=== Task details ===
Every record below should be written out exactly; pictures stay out.
—————
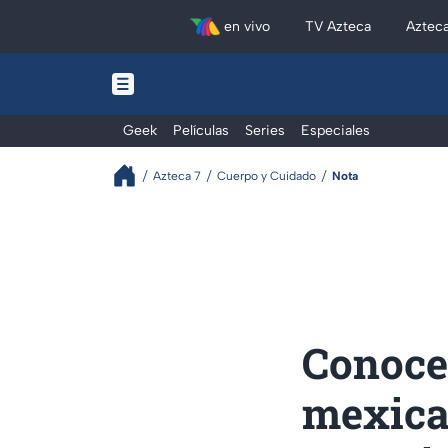
en vivo
TV Azteca
Aztec
Geek
Películas
Series
Especiales
Azteca 7
Cuerpo y Cuidado
Nota
Conoce
mexica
—————
=== Answer to the problem ===
en vivo
TV Azteca
Aztec
Geek
Películas
Series
Especiales
Azteca 7
Cuerpo y Cuidado
Nota
Conoce
mexica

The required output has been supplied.